DURHAM — The story many students learn in school, especially if they grew up outside North Carolina, is that the Civil War ended at Appomattox Court House in Virginia when Confederate General Robert E. Lee surrendered his army.
But those who run the Bennett Place State Historic Site are quick to point out that their west Durham farm site was where the largest surrender of soldiers in the Civil War took place, 17 days after Appomattox. This weekend, Bennett Place is commemorating the historic surrender with one eye toward the big event that will take place in 2015 to mark the 150th anniversary.
Through Sunday, the public can learn about the five major surrenders of the Civil War and the role that Bennett Place played in ending the hostilities. Cavalry re-enactors are also on hand to talk about the experiences of the troops.
“This is a great opportunity for the public to learn that Appomattox didn’t end the Civil War,” John Guss, the site manager for Bennett Place, said Saturday. “There were other surrenders that were spread out. This war was fought from coast to coast.”
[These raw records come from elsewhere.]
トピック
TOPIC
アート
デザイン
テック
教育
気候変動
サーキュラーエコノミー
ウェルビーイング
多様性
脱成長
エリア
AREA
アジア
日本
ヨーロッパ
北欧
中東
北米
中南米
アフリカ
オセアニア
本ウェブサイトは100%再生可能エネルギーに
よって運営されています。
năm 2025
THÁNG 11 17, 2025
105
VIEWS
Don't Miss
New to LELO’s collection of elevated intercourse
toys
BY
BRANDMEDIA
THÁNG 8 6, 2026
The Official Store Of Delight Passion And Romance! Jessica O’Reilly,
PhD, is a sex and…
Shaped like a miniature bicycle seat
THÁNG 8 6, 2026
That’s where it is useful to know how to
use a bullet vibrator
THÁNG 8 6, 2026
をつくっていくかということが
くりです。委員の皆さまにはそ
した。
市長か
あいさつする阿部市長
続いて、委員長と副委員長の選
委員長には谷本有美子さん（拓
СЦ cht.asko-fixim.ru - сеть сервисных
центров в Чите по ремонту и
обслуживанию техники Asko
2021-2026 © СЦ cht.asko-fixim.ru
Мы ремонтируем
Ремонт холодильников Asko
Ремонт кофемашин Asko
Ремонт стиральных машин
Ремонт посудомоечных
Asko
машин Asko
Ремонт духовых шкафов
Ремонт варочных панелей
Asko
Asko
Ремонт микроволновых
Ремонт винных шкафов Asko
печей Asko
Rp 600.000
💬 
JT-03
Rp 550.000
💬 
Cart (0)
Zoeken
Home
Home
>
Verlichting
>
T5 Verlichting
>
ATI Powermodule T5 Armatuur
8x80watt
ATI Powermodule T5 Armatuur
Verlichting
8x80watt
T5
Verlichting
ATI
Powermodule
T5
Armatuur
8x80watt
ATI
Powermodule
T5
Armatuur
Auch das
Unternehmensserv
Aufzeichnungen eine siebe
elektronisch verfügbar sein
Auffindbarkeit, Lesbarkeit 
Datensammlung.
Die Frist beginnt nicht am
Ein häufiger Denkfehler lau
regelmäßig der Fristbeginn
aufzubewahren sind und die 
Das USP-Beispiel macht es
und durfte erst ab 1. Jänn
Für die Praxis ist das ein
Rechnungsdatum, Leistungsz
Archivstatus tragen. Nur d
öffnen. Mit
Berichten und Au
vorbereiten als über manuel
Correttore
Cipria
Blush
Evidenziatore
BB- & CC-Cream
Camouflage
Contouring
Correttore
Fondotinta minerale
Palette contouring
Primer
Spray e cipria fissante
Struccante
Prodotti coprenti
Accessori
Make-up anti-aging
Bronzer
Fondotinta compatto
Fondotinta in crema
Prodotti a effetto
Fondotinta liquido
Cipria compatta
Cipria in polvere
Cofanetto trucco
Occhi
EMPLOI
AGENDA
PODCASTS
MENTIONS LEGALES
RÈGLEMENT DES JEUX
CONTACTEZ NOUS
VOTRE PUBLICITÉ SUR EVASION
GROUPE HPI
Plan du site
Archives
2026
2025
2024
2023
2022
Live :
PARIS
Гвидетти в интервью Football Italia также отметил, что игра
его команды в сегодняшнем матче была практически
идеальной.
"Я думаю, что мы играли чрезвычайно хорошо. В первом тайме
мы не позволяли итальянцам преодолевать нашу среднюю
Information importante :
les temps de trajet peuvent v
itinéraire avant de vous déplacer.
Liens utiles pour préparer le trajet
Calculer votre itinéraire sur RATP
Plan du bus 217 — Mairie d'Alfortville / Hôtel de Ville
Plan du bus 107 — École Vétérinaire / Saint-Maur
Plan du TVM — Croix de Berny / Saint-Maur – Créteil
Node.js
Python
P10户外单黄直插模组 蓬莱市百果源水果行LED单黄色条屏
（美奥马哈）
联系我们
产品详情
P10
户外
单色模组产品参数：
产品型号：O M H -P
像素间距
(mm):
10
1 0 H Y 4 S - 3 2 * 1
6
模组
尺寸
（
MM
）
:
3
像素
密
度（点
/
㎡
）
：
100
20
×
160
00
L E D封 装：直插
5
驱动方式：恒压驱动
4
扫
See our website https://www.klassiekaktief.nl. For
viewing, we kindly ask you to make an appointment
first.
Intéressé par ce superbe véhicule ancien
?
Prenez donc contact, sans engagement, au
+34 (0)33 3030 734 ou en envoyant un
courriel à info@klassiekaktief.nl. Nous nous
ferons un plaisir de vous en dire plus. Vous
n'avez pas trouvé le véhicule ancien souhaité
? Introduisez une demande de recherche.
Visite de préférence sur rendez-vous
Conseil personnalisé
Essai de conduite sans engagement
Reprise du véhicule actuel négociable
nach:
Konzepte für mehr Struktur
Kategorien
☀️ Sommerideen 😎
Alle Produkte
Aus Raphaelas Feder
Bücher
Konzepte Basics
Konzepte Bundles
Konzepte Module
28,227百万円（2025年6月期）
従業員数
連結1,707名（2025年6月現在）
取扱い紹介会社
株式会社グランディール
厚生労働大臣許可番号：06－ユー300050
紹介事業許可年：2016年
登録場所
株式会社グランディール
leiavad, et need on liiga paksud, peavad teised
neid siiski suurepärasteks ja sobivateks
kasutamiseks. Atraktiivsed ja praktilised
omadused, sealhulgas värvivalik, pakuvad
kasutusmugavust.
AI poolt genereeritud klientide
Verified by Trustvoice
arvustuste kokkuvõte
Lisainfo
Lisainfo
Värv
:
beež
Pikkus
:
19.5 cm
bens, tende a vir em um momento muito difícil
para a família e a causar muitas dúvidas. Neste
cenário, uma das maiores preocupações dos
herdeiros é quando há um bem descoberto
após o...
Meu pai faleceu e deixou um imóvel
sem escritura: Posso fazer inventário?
On April 9, 1865, Lee surrendered his roughly 26,000 soldiers to U.S. General Ulysses S. Grant. But at that point, there was still concern that the remaining Confederate troops might engage in guerrilla warfare rather than surrender.
But the fears largely subsided on April 26, 1865, when Confederate General Joseph E. Johnston surrendered 89,270 soldiers to U.S. General William T. Sherman. The generals held their negotiations at the Bennett Farm.
Perspectives on history
“Bennett Place is a key part of talking about the end of the Civil War,” said Patrick Schroeder, historian at Appomattox Court House National Historic Park, an author and a speaker at Bennett Place this weekend.
Over the next two months, the remaining smaller Confederate armies surrendered as well.
Guss said he hopes that 500 to 700 people will visit Bennett Place this weekend.
Leroy Warman, a graduate student from Maine on an internship at Duke University Hospital, said visiting sites such as Bennett Place offer a different perspective on the war.
“Coming from the North, you grow up thinking the North was in the right and the South was in the wrong,” he said. “It’s kind of interesting to see how people from the South see it differently.”
Saturday marked the second time that John Bann has visited the site. Bann, who is visiting from England, said he’s been interested in the Civil War since seeing trading cards during the 1960s.
“I like history,” said Bann, who is visiting his son who lives in Durham. “I’ve always been fascinated by the American Civil War.”
There’s been renewed focus on the Civil War with the ongoing 150th anniversary commemorations that will run through 2015.
Next year will mark several 150th anniversaries in North Carolina, including the Union capture of Fort Fisher, the Battle of Bentonville, the surrender of Raleigh to Sherman’s troops and the Bennett Place surrender negotiations.
“North Carolina has some amazing historic sites of national significance that people should be proud of,” said Bert Dunkerly, an author who has written about Johnston’s surrender, a park ranger at the Richmond National Battlefield Park and a speaker at Bennett Place on Saturday.
Guss said he’s hoping to raise the site’s national recognition so that as many as 10,000 people attend next year’s weeklong commemoration. In the face of state funding cuts, he said fundraising from the public will help.
“We’ve got a lot of great plans,” he said. “It’s going to take logistics, planning and money.”